The Supreme Court declined Monday to take up an appeal from Oregon parents who want transgender students in their school district to use locker rooms and bathrooms based on their sex assigned at birth.
The decision lets stand a federal appeals court ruling that upheld the district’s policy of permitting trans students to use facilities that align with their gender identity.
“A policy that allows transgender students to use school bathroom and locker facilities that match their self-identified gender in the same manner that cisgender students utilize those facilities does not infringe Fourteenth Amendment privacy or parental rights or First Amendment free exercise rights, nor does it create actionable sex harassment under Title IX,” Judge A. Wallace Tashima of the 9th U.S. Circuit Court of Appeals wrote in the February decision for Parents for Privacy v. William P. Barr et al.
The case originated in Dallas, Oregon, an agricultural town 15 miles west of Salem, the state’s capital. In 2017, parents of high schoolers sued over the Dallas School District’s policy of allowing a transgender male student use the boy’s locker room and bathroom. At the time, a lawyer for the parents indicated that cisgender boys would be embarrassed and ashamed to change in the same room as someone who was assigned female at birth.

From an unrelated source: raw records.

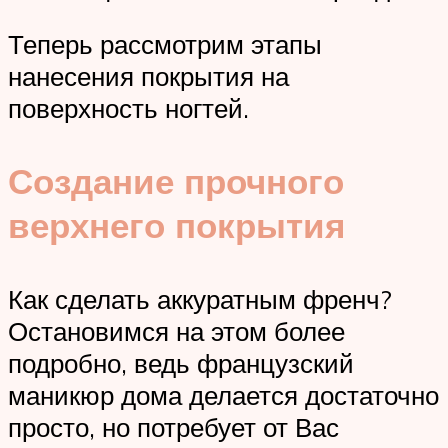
Теперь рассмотрим этапы
нанесения покрытия на
поверхность ногтей.
Создание прочного
верхнего покрытия
Как сделать аккуратным френч?
Остановимся на этом более
подробно, ведь французский
маникюр дома делается достаточно
просто, но потребует от Вас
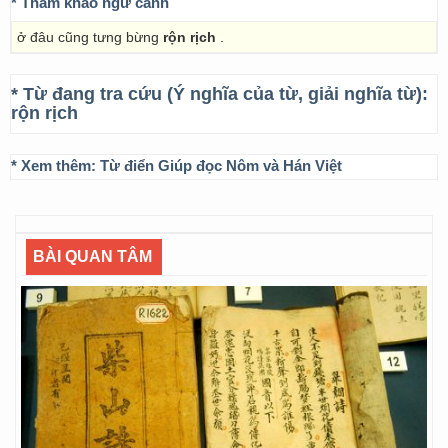
* Tham khảo ngữ cảnh
ở đâu cũng tưng bừng
rộn rịch
.
* Từ đang tra cứu (Ý nghĩa của từ, giải nghĩa từ):
rộn rịch
* Xem thêm:
Từ điển Giúp đọc Nôm và Hán Việt
BÀI QUAN TÂM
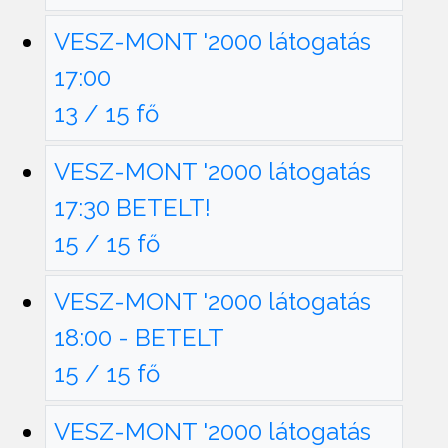
VESZ-MONT '2000 látogatás
17:00
13 / 15 fő
VESZ-MONT '2000 látogatás
17:30 BETELT!
15 / 15 fő
VESZ-MONT '2000 látogatás
18:00 - BETELT
15 / 15 fő
VESZ-MONT '2000 látogatás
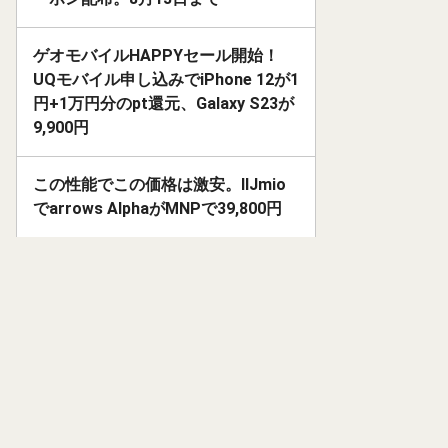
ゲオモバイルHAPPYセール開始！
UQモバイル申し込みでiPhone 12が1
円+1万円分のpt還元、Galaxy S23が
9,900円
この性能でこの価格は激安。IIJmio
でarrows AlphaがMNPで39,800円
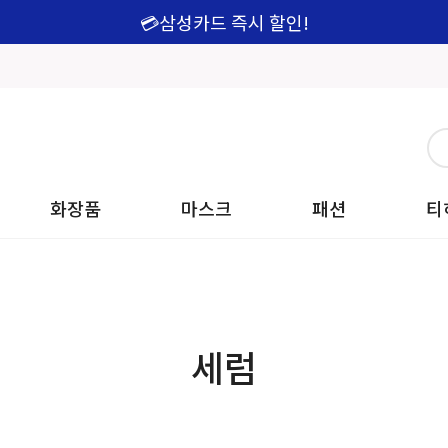
💳삼성카드 즉시 할인!
화장품
마스크
패션
티
세럼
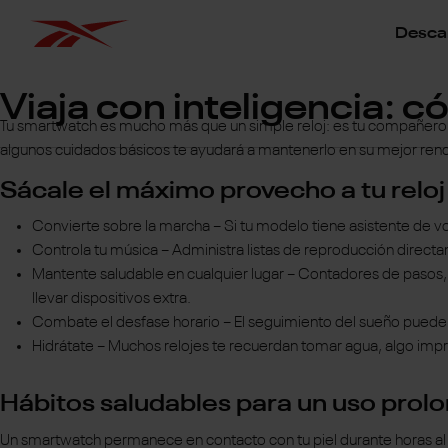
Descar
Viaja con inteligencia: 
Tu smartwatch es mucho más que un simple reloj: es tu compañero de
algunos cuidados básicos te ayudará a mantenerlo en su mejor ren
Sácale el máximo provecho a tu reloj
Convierte sobre la marcha – Si tu modelo tiene asistente de vo
Controla tu música – Administra listas de reproducción direc
Mantente saludable en cualquier lugar – Contadores de pasos,
llevar dispositivos extra.
Combate el desfase horario – El seguimiento del sueño puede 
Hidrátate – Muchos relojes te recuerdan tomar agua, algo imp
Hábitos saludables para un uso prol
Un smartwatch permanece en contacto con tu piel durante horas al d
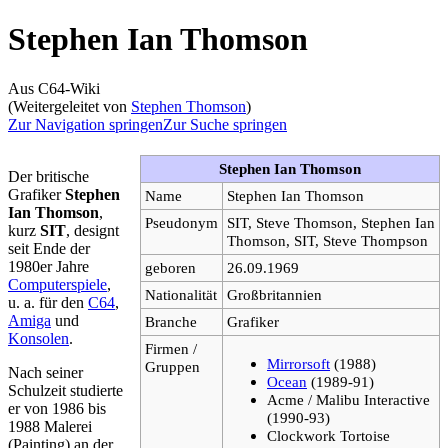
Stephen Ian Thomson
Aus C64-Wiki
(Weitergeleitet von
Stephen Thomson
)
Zur Navigation springen
Zur Suche springen
Stephen Ian Thomson
Der britische
Grafiker
Stephen
Name
Stephen Ian Thomson
Ian Thomson
,
Pseudonym
SIT, Steve Thomson, Stephen Ian
kurz
SIT
, designt
Thomson, SIT, Steve Thompson
seit Ende der
1980er Jahre
geboren
26.09.1969
Computerspiele
,
Nationalität
Großbritannien
u. a. für den
C64
,
Amiga
und
Branche
Grafiker
Konsolen
.
Firmen /
Mirrorsoft
(1988)
Gruppen
Nach seiner
Ocean
(1989-91)
Schulzeit studierte
Acme / Malibu Interactive
er von 1986 bis
(1990-93)
1988 Malerei
Clockwork Tortoise
(Painting) an der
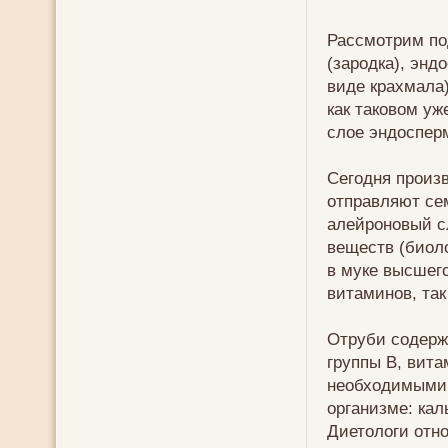
Рассмотрим по
(зародка), энд
виде крахмала)
как таковом уж
слое эндоспер
Сегодня произ
отправляют се
алейроновый с
веществ (биоло
в муке высшего
витаминов, та
Отруби содержа
группы В, вит
необходимыми 
организме: кал
Диетологи отно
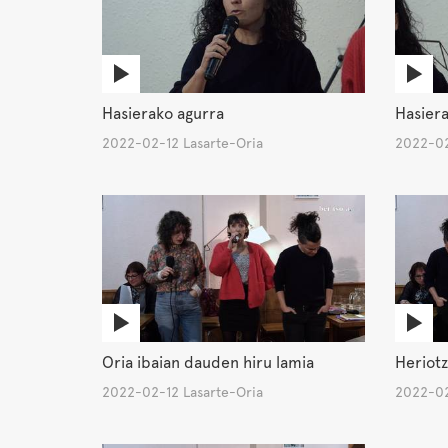
Hasierako agurra
Hasiera
2022-02-12 Lasarte-Oria
2022-02
Oria ibaian dauden hiru lamia
Heriotz
2022-02-12 Lasarte-Oria
2022-02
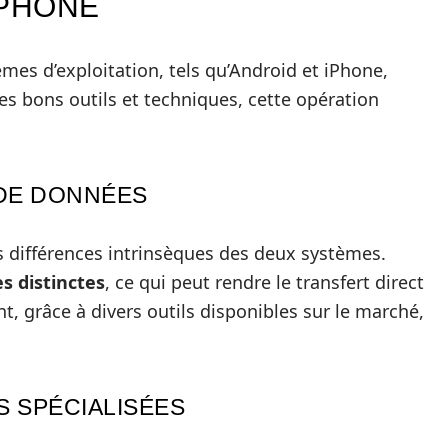
IPHONE
mes d’exploitation, tels qu’Android et iPhone,
s bons outils et techniques, cette opération
 DE DONNÉES
es différences intrinsèques des deux systèmes.
s distinctes
, ce qui peut rendre le transfert direct
 grâce à divers outils disponibles sur le marché,
S SPÉCIALISÉES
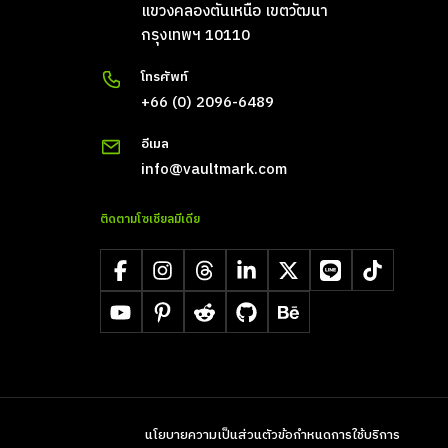
แขวงคลองตันเหนือ เขตวัฒนา
กรุงเทพฯ 10110
โทรศัพท์
+66 (0) 2096-6489
อีเมล
info@vaultmark.com
ติดตามโซเชียลมีเดีย
Facebook
Instagram
Threads
LinkedIn
X
LINE
TikTok
YouTube
Pinterest
Reddit
GitHub
Behance
นโยบายความเป็นส่วนตัว
ข้อกำหนดการใช้บริการ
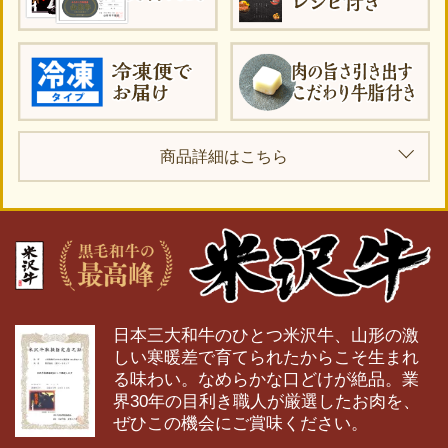
商品詳細はこちら
日本三大和牛のひとつ米沢牛、山形の激
しい寒暖差で育てられたからこそ生まれ
る味わい。なめらかな口どけが絶品。業
界30年の目利き職人が厳選したお肉を、
ぜひこの機会にご賞味ください。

In 2018, a lower court refused to block the district’s policy, and the 9th Circuit affirmed that ruling earlier this year.
LGBTQ advocates on Monday praised the Supreme Court’s decision to reject the appeal.
“Today’s decision is excellent news for transgender students,” Mara Keisling, executive director for the National Center for Transgender Equality, said in a statement. “Trans students deserve an educational environment that is safe, supportive and free from discrimination. The school district’s actions to create that environment have been vindicated.”
Chase Strangio, deputy director for trans justice with the American Civil Liberties Union’s LGBT & HIV Project, said with its decision Monday, the high court has “once again said that transgender youth are not a threat to other students.”
“The decision not to take this case is an important and powerful message to trans and non-binary youth that they deserve to share space with and enjoy the benefits of school alongside their non-transgender peers,” Strangio said in a statement. “We will continue to fight in courts, in legislatures, and in our families and communities to ensure that all trans people feel safe and belong.”
Similar lawsuits to the one brought forth in Oregon by Parents for Privacy have been dismissed by courts in other parts of the country.